LLMs provide the first controlled system where we can actually test this empirically by reading internal representations. The data presents what we might call an anti-Whorfian bottleneck: a structural separation of language from reasoning. Whatever language-specific biases enter through the decoding layers, the mid-stack strips them out on the way to a shared semantic representation.
Why It Matters
This demonstrates that sophisticated language processing doesn’t require language-specific reasoning pathways. The model creates an interlingua—a high-dimensional geometric structure where semantic relationships are encoded as distances and directions, independent of surface form.
Why This Actually Matters for Engineering
This isn’t just philosophy. The three-phase anatomy predicts where you can intervene in a model and where you’ll break things. Ng’s earlier RYS (Repeat Your Self) research showed that duplicating middle layers, running the reasoning block twice, can boost benchmark performance without changing any weights. But this only works in the middle layers. Duplicate early or late layers, and the model collapses.
The geometry explains why: middle layers operate in format-agnostic space. Their input and output distributions are similar enough that you can loop back without catastrophic distribution mismatch. Early and late layers are doing format-specific work (decoding/encoding), feeding their outputs back into themselves causes type errors in the tensor space.

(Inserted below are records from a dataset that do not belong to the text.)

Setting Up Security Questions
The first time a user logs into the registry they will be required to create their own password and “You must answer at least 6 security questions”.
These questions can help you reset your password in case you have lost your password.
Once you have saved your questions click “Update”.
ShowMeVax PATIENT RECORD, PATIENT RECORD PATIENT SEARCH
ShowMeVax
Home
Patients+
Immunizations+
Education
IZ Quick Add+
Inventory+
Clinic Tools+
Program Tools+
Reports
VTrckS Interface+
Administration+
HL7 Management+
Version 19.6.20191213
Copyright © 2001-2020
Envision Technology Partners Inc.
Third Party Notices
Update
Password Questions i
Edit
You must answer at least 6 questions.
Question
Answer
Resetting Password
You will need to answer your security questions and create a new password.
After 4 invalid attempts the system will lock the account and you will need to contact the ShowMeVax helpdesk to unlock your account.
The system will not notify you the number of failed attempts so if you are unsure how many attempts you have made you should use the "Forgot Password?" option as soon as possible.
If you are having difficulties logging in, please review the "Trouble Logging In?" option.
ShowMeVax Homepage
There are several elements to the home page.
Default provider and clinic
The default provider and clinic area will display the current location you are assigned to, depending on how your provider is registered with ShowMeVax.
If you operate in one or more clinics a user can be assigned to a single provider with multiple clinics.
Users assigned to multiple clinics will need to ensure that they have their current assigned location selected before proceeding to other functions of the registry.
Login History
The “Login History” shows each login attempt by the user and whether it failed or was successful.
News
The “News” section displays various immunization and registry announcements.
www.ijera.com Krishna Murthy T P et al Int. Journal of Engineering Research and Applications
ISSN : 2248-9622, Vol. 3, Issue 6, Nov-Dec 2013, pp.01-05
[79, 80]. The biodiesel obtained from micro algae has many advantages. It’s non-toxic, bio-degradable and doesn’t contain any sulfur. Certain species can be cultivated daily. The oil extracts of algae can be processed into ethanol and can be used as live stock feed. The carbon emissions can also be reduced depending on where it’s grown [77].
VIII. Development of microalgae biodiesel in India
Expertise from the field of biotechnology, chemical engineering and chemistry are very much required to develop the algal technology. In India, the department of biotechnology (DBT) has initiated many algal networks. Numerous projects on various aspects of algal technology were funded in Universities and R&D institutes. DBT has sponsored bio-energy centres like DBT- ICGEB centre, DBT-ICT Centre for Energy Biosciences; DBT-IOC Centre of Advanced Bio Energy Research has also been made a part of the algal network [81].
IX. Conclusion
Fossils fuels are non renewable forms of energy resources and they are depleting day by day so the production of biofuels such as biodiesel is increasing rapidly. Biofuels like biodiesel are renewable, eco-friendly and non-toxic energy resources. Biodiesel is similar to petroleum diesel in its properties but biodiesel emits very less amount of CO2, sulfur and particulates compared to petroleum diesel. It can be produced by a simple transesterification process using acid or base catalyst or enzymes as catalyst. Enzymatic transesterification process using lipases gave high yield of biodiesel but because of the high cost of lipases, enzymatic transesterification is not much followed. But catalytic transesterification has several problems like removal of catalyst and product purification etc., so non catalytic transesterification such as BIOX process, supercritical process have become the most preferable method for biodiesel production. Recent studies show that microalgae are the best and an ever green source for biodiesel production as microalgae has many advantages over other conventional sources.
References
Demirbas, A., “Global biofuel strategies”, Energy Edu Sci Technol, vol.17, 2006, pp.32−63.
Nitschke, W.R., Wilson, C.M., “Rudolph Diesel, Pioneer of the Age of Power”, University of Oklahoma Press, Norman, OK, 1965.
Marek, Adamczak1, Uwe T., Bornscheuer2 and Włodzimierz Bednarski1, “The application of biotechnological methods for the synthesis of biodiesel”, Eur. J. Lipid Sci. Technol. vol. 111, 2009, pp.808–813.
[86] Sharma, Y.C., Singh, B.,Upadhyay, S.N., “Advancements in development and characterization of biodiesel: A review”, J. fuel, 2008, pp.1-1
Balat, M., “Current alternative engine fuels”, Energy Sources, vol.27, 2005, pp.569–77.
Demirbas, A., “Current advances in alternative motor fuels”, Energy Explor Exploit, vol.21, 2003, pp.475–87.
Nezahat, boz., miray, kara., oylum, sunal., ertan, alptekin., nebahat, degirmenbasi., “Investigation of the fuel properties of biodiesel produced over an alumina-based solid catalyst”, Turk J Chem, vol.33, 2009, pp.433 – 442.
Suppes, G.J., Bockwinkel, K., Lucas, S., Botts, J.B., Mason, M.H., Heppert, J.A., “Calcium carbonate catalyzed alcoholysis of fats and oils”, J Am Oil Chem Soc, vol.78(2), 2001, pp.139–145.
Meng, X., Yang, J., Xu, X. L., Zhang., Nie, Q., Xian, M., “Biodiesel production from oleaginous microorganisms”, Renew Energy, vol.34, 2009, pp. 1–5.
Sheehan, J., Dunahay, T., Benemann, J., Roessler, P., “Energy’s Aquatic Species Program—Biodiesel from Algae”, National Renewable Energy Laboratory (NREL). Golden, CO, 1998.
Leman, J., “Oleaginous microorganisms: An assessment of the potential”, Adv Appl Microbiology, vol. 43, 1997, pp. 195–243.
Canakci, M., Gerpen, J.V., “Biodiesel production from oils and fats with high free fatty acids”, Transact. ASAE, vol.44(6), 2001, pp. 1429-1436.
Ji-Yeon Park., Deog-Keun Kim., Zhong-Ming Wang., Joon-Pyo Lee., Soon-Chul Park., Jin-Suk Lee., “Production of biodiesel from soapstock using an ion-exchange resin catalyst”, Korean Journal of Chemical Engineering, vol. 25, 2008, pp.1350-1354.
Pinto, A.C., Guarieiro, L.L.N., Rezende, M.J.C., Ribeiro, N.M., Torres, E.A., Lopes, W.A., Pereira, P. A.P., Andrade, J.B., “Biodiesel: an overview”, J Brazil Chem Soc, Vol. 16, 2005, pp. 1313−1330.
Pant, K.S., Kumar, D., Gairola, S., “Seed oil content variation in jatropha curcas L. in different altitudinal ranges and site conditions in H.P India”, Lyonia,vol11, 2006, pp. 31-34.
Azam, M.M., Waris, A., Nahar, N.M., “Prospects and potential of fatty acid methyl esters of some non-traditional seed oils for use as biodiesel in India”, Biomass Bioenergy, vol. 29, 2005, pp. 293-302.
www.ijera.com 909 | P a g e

This has implications for fundamental transformer mechanics and LLM architecture. If we want to build more efficient models, we should focus compute on the reasoning layers—the geometric middle—while compressing the bookend layers that merely handle I/O format conversion. It also suggests that models with deeper stacks (more layers in the reasoning zone) have more room to “stay in the zone” during complex inference, explaining why RYS benefits scale with model size.
The Geometry of Thought
What we’re seeing is a shift in how we conceptualize LLM intelligence. These systems don’t possess a “Chinese module” and an “English module” that activate depending on input. Instead, they translate all inputs, whether Mandarin, Python, or LaTeX, into a private internal language of vectors and hyperplanes.
In this space, photosynthesis is a specific region, kinetic energy is another, and the relationships between them are encoded as geometric distances. The model isn’t manipulating symbols, it’s navigating a landscape of meaning.
The critics are right that this emerges from the math of high-dimensional embeddings. But they’re wrong that this makes it trivial. The convergence across architectures, the clear phase boundaries, and the modality-agnostic nature of the middle layers suggest we’ve found something fundamental about how neural networks represent meaning when scaled to billions of parameters.